CHANCES AND CHANGES; a Domestic Story, by the author of "Six Weeks on the Loire." Philadelphia: Carey, Lea & Blanchard.

This is an uncommon book. In these days of high excitement and powerful writing, it is refreshing to be introduced among characters of so much purity, benevolence and intelligence as those delineated in "Chances and Changes." The moral of the book, although it is not ostentatiously pressed upon the attention, is obvious and forcible. A lovelier being than Catherine Neville, the heroine, can scarcely be imagined. There is nothing new in the story—the events are such as might easily be supposed to have occurred, and the leading features of the plot may be stated in a few words: Colonel Hamilton, a man of fashion and something of a roué, is engaged in a duel with a baronet, in consequence of an intrigue between the Colonel and the titled wife of his antagonist. The latter is dangerously wounded, and Colonel Hamilton seeks a refuge for several months in the remote dwelling of his former tutor, Mr. Neville, a benevolent and conscientious clergyman. Hamilton becomes enamored of Catherine Neville, who returns his passion with all the ardor of a first love. He at length mingles with the world of fashion again, is involved once more in his former intrigue, and although struggling to retain and deserve the affections of Catherine, becomes completely entangled in a criminal attachment. Catherine, after a long and painful conflict with her feelings, resolves to conquer her ill-placed affection, and is ultimately united to a worthier object. The struggles between passion and duty in her breast, and the conflict of good and evil in Hamilton, are admirably portrayed. The sentiments and opinions are often striking, and the style elegant and attractive. We give a few extracts, taken at random:

"Come along with me," said she, "come and look by the side of the little stream that runs through the garden."

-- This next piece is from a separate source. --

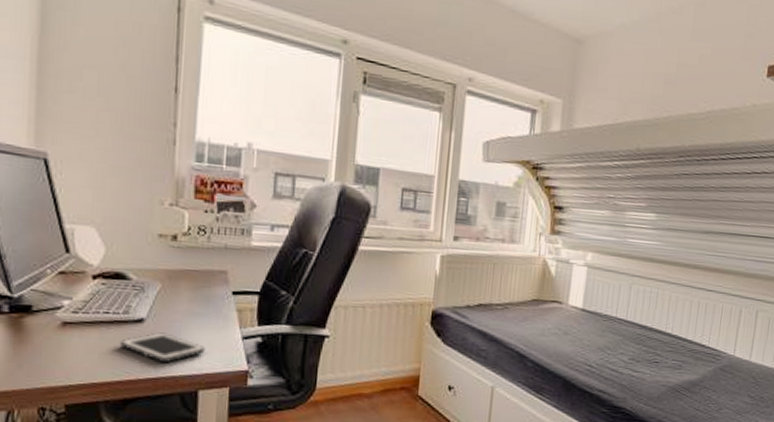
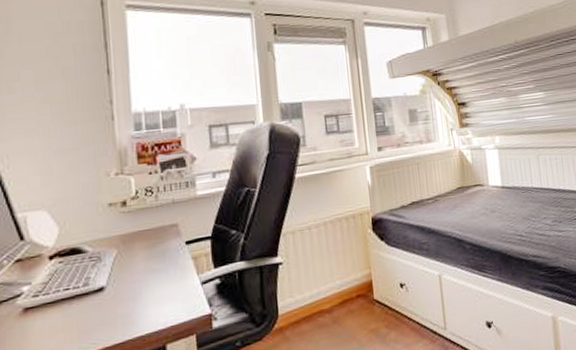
cell phone: present [120,332,205,362] -> none [83,295,168,325]

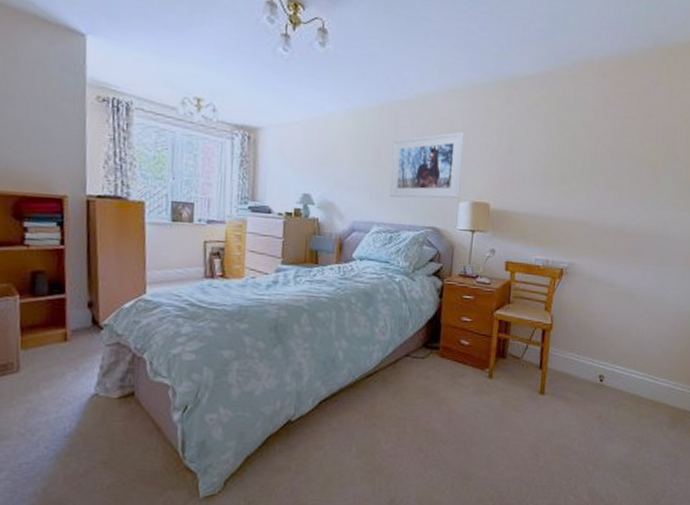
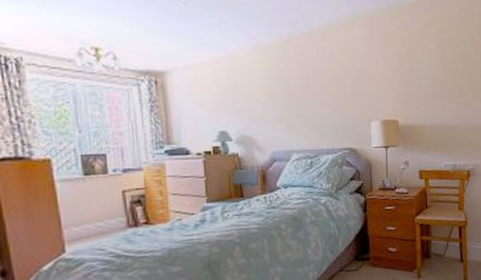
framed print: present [389,132,465,199] -> none [301,57,370,124]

"This girl, after all, can do whatever she likes with me," thought Hamilton, as he rose with affected effort, from the chair which he had just before vowed to himself nothing should induce him to stir from, until it was time to dress for dinner. Away they went to the brook, and found Mr. Neville standing there, looking at the daffodils with all the delight of the poet whose words were on his lips.

"I wandered lonely as a cloud,
That flits on high, o'er vales and hills,
When all at once I saw a crowd,
A host of dancing daffodils.
Beside the lake, beneath the trees,
Fluttering and dancing near the trees.
Continuous as the stars that shine
And twinkle in the milky way,
They stretched in never-ending line,
Along the margin of a bay.
Ten thousand saw I at a glance,
Tossing their heads in sprightly dance.
The waves beside them danced, but they
Out-did the sparkling waves in glee,
A poet could not but be gay,
In such a jocund company.
I gazed and gazed, but little thought
What wealth to me the show had brought.
For oft when on my couch I lie,
In vacant or in pensive mood,
They flash upon that inward eye
Which is the bliss of solitude.
And then my heart with pleasure fills
And dances with the daffodils."

Hamilton was so unused to hear Wordsworth quoted in any other tone than that of ridicule, or absurd parody, that he was amazed to hear his old tutor, whose taste he revered, not more from habit than experience of its correctness, repeat these lines with the enthusiasm of Catherine herself, and conclude them with a panegyric on their author, as having formed a new school in poetry, and finding

"Books in the running brooks,
Sermons in stones, and good in ev'ry thing."